Kállay de Nágykalló, Béni
Kállay de Nágykalló, Béni, * 22.12.1839 in Budapest, † 13.07.1903 in Bécs, ungarischer Politiker.
Der 1839 geborene K. stammte väterlicherseits aus einer alten ungarischen, mütterlicherseits aus einer ursprünglich serbischen, jedoch bereits magyarisierten Familie. In Budapest studierte K. Wirtschaftswissenschaften, schon in jungen Jahren zeigte er Interesse für Politik und hier besonders für die Orientalische Frage. Er bereiste Russland, die europäische Türkei und Kleinasien, wobei er sich u. a.
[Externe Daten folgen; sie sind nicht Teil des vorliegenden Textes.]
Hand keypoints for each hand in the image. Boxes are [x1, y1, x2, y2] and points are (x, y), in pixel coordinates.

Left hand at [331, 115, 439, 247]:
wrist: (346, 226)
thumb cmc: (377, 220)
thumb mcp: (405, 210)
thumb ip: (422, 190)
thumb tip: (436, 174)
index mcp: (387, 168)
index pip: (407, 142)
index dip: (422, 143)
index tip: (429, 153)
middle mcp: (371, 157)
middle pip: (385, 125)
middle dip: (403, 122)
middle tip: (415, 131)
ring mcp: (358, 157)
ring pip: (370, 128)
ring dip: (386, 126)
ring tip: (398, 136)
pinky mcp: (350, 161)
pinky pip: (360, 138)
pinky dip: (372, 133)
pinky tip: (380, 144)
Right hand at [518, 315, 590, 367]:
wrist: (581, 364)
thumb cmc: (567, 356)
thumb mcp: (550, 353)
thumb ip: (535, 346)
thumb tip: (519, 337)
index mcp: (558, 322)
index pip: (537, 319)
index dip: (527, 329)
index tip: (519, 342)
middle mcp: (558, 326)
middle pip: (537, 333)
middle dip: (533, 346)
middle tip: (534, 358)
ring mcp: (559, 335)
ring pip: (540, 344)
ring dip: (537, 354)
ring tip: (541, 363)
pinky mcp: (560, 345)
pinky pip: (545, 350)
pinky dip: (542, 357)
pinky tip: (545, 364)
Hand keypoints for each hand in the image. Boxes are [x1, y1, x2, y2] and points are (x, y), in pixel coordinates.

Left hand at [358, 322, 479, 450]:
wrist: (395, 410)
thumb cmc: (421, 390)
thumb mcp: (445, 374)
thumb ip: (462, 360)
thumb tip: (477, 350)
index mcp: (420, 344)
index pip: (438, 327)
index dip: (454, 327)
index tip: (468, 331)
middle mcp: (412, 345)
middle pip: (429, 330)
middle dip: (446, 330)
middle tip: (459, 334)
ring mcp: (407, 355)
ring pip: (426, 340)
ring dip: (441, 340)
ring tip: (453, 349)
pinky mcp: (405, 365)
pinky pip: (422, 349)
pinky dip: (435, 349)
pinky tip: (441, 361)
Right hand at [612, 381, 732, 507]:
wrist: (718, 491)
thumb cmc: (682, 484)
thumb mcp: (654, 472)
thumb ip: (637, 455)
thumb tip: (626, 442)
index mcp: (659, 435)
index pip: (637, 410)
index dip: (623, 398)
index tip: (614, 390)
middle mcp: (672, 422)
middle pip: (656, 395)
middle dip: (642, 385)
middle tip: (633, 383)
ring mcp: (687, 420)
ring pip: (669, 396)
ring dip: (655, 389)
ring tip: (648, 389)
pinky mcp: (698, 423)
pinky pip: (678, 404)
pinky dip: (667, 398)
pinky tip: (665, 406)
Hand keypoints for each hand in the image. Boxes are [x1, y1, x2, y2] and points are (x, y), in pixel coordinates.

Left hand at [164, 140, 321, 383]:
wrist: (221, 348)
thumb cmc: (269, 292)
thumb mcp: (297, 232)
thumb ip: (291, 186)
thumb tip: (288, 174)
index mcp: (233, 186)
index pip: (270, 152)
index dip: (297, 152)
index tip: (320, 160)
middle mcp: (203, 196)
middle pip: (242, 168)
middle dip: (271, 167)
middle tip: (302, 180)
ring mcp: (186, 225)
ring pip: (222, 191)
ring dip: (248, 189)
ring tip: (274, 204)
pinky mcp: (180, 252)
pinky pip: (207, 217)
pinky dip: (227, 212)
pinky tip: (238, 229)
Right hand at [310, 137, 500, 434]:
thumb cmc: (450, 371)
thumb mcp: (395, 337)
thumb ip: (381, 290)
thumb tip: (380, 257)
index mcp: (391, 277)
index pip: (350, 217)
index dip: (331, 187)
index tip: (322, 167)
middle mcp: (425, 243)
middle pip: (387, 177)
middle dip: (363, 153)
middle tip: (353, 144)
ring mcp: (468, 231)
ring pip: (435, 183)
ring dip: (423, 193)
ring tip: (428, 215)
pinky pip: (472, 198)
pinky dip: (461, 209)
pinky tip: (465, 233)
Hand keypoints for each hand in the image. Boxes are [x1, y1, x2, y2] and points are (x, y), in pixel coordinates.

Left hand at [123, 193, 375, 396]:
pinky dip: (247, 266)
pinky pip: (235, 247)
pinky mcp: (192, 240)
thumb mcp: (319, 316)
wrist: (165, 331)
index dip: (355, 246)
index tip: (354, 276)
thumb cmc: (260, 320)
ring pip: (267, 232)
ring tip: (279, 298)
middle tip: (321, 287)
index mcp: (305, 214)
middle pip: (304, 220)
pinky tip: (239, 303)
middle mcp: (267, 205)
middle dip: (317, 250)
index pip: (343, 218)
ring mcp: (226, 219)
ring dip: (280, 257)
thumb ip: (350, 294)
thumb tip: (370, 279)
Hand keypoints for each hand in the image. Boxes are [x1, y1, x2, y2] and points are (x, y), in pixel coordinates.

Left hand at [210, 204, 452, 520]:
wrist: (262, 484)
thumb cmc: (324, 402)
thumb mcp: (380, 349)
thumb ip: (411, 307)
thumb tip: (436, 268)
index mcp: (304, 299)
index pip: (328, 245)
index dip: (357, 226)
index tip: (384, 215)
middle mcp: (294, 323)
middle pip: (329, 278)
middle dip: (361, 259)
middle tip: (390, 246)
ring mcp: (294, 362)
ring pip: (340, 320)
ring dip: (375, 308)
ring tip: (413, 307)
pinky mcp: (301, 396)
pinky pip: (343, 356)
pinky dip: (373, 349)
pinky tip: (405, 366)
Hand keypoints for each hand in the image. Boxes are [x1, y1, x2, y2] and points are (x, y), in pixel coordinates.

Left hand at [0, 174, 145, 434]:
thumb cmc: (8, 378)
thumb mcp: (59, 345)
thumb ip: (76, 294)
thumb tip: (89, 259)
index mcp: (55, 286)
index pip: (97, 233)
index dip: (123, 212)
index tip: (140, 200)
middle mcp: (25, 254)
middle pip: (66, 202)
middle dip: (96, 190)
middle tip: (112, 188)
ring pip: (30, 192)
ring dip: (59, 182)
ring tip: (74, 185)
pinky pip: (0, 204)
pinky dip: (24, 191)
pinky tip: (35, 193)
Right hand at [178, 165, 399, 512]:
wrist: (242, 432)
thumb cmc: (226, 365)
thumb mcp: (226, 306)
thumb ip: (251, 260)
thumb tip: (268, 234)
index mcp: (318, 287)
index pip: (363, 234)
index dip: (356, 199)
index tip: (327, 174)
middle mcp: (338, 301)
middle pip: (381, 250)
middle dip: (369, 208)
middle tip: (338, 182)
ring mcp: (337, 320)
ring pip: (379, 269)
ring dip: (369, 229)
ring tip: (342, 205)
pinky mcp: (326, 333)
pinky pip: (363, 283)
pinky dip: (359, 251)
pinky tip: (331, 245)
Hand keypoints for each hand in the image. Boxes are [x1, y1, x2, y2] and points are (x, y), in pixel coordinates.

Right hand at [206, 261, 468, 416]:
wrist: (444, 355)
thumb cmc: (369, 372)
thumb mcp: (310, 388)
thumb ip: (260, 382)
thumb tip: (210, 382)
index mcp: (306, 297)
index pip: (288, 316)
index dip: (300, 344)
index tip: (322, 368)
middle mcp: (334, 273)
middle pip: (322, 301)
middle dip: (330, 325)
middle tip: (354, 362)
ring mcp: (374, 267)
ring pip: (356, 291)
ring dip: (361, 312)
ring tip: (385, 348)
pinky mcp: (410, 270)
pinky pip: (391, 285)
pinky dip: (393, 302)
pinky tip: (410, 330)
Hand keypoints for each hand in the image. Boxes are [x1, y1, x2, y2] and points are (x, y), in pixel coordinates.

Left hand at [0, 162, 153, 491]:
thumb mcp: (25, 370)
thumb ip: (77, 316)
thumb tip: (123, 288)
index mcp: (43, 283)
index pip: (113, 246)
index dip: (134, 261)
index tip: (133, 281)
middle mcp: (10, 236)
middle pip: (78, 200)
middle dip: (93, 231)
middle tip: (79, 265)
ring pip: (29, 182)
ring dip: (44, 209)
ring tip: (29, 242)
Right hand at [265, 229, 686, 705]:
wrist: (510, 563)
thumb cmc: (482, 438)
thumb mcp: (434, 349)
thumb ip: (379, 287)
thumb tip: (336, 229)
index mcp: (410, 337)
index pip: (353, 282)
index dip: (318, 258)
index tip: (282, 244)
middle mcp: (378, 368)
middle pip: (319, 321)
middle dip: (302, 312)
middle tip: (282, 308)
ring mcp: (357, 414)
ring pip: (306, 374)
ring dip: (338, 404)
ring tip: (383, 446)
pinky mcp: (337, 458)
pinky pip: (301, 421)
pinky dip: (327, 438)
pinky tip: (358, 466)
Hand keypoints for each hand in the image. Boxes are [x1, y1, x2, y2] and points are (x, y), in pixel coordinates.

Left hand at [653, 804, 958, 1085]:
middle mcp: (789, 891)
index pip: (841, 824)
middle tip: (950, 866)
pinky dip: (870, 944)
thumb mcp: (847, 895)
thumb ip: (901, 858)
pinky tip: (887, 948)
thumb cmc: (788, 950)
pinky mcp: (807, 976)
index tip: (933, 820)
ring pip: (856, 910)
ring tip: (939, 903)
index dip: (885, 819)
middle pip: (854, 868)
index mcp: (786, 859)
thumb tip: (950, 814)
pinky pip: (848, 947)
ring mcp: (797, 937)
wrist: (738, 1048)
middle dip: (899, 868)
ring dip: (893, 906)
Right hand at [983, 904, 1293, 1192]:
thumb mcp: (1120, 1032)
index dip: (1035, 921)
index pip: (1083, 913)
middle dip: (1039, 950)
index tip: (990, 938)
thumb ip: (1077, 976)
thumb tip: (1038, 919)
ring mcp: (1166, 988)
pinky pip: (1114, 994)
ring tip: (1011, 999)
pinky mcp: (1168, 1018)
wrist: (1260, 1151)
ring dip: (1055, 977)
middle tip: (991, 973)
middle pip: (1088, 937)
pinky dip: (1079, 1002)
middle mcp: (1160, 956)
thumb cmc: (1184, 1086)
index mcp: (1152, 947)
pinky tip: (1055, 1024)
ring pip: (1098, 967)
Kenntnisse des Griechischen und Türkischen aneignete, während ihm durch die Familientradition seiner Mutter das Serbische nahegebracht worden war.
Schon früh bewegte sich K. in den Kreisen um den späteren ungarischen Ministerpräsidenten und k. u. k. Außenminister Andrássy, auf dessen Vorschlag hin er – der seit 1867 als konservativer Abgeordneter im ungarischen Reichstag vertreten war – 1868 zum Generalkonsul in Belgrad berufen wurde. 1875 kehrte K. wieder nach Ungarn zurück, wo er sich seiner Politkarriere widmete und das Journal ›Kelet Népe‹ („Volk des Ostens“) gründete.
Nach dem Berliner Kongress wurde K. zum Mitglied der neu eingerichteten Ostrumelien-Kommission ernannt, 1879 als Sektionschef ins Außenministerium nach Wien berufen. 1882 erfolgte die Ernennung K.s zum gemeinsamen österreichisch-ungarischen Finanzminister, was auch die Berufung auf die Position des obersten Verwalters Bosniens und der Herzegowina bedeutete – eine Rolle, in der sich K. eine nicht geringe Popularität in den betroffenen Gebieten erwarb. Der seit 1873 mit Komtess Vilma Bethlen verheiratete K. blieb bis 1903 Reichsfinanzminister, er tat sich als Hauptarchitekt der k. u. k. Religions- und Nationalitätenpolitik im Südosten des Reiches, aber auch als Autor historischer Abhandlungen v. a. zur Geschichte des Balkans hervor.
Čuvalo A. 1997: Historical Dictionary of Bosnia and Hercegovina. Lanham, Md. Vrankić P. 1998: Religion und Politik in Bosnien und der Herzegowina (1878–1918). München.